§ **Texto de origem**:
********

Banana Fish – Destino: Violência
Bom dia!
Banana Fish é adaptação para anime de um mangá shoujo de ação publicado entre 1985 e 1994 na Betsucomi, de autoria de Akimi Yoshida. Atualmente, a autora publica Umimachi Diary na revista josei Flowers, desde 2006.
Por se tratar de uma obra antiga, algumas escolhas tiveram que ser feitas antes mesmo de começar a produção. Notavelmente, ao invés da Nova Iorque dos anos 1980, do mangá, o anime foi adaptado para se passar na Nova Iorque contemporânea. A Guerra do Vietnã, importante na história original, foi substituída pela Guerra do Afeganistão.
Apesar das atualizações, o mais importante se mantém: Banana Fish tem um clima, narrativa, até mesmo construção de personagens e resolução de conflitos típicos de filmes americanos de ação dos anos 1980, particularmente filmes sobre máfias e gangues, que são os elementos proeminentes do anime.
O espírito de fim da Guerra Fria contudo se perdeu, e era parte importante da construção do Blanca, um personagem secundário relevante na segunda metade da história. O conspiracionismo, porém, está lá, e é o núcleo duro da primeira metade do anime.
Ao contrário de filmes como Máquina Mortífera, Scarface e Nico, Acima da Lei, contudo, Banana Fish tem coração. Ash, seu protagonista, preferiria não matar, não ferir, mas ele nunca teve escolha, e seu conflito e os conflitos de outros personagens têm papel decisivo nos rumos da história.
Não é como se o típico protagonista de filme de ação não tivesse conflitos pessoais e motivações bastante humanas para agir, mas no mais das vezes soa apenas como pretexto, o mínimo do mínimo. Ash, por outro lado, tem sua vida pessoal inteira escrutinada na tela. E não é nada bonito.

********

§ **Dados disponíveis**:
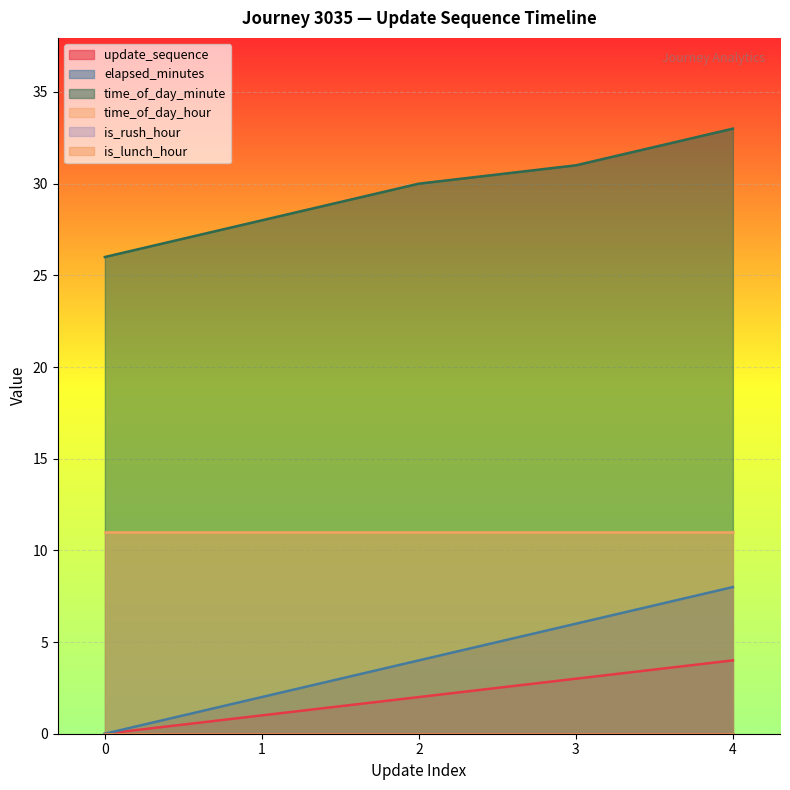

Does the chart display data point markers on the line(s)?

No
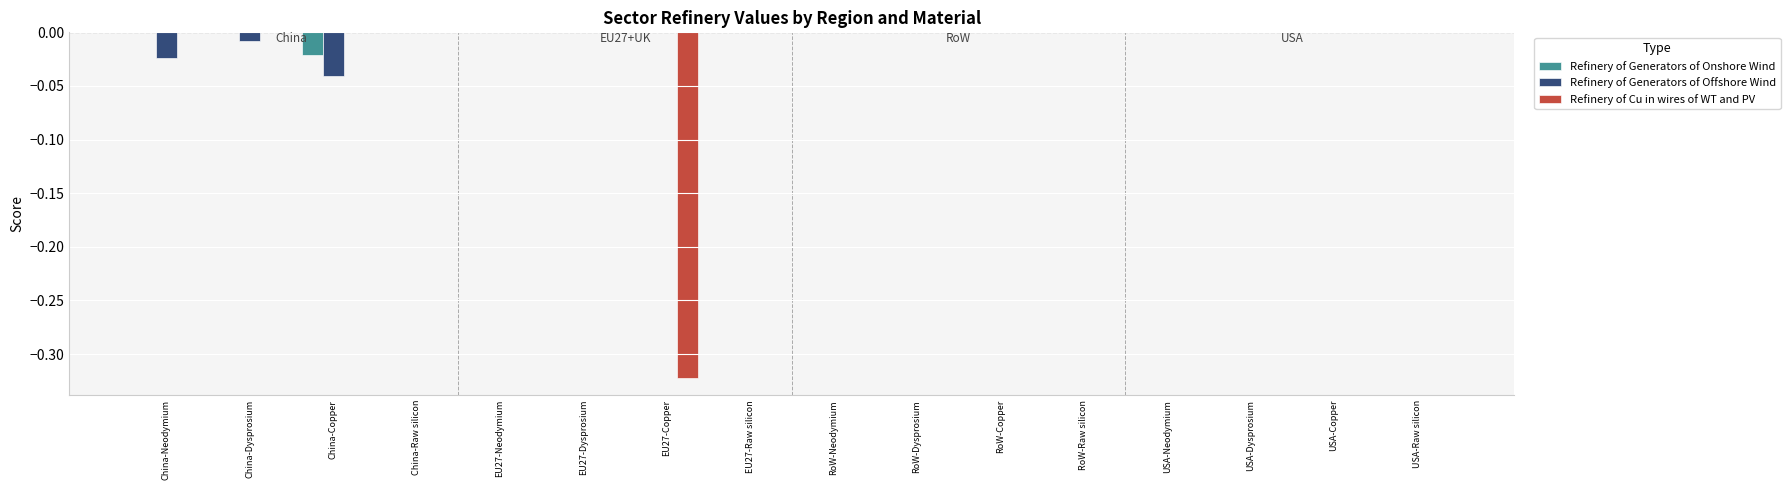

The Refinery of Cu in wires of WT and PV series shows 0.0 at EU27-Dysprosium. True or false?

True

********

§ **Enunciado da tarefa**: Prossiga com o texto sobre o anime Banana Fish, escrevendo a continuação a partir da última frase dele.

§ **Resultado do exercício**:
Vítima de abuso sexual quando criança em uma cidade pequena, ninguém acreditou nele e seu pai pouco fez pelo garoto, que eventualmente matou o estuprador. Mesmo depois da verdade vir à tona a vida dele não foi fácil, e foi enviado para viver com uma parente distante, de quem fugiu e acabou caindo nas garras da máfia, onde foi, adivinhe só, abusado mais uma vez e transformado em escravo sexual de ricos e poderosos.
Eventualmente Dino Golzine, o chefe local da máfia corsa, tomou gosto pelo garoto – em todos os sentidos, entenda. E entre um abuso e outro o treinou para um dia ser seu sucessor.
Ash, ainda traumatizado pelo que sofreu na sua cidadezinha e ainda assustado por ter tirado a vida de alguém, foi educado para que se tornasse um matador de elite.
E um matador de elite ele se tornou, bem como elite em muitas outras coisas. É certo que muito disso já estava nele, mas sem a educação que recebeu jamais teria despertado todo o seu potencial. Dino foi o melhor e o pior pai que ele poderia ter tido.
Foi esse Ash, agora líder de gangue, com as costas protegidas pela máfia corsa, mantido preso por uma coleira invisível, que um dia escutou as palavras “banana fish” de um homem pouco antes dele morrer e lhe entregar um frasco com uma droga e um endereço. Aquilo, pensou, era seu passaporte para a liberdade.
As peripécias de Ash em Banana Fish são acompanhadas por diversos personagens em vários momentos, mas o mais importante deles é Eiji, o japonês que viajou para os Estados Unidos para se distrair e, talvez, se reencontrar.
Eiji era um atleta e sofrera uma lesão. Já estava recuperado mas havia perdido a coragem e a motivação, e por isso foi convidado por Ibe, um fotógrafo jornalístico, para acompanhá-lo em uma viagem que faria para Nova Iorque para produzir uma matéria sobre jovens de gangues.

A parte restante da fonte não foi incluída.